YOUR ASSIGNMENT:
Provide nothing except how many lines of the data contain the word "Vezi".

** Opening INPUT MATERIAL block **

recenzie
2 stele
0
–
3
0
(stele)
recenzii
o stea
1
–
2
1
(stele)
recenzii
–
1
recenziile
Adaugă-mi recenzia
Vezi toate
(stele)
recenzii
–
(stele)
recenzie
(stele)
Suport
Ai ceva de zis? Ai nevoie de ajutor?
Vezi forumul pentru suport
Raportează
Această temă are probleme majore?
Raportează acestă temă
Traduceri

** Closing INPUT MATERIAL block **

ANSWER SECTION:
2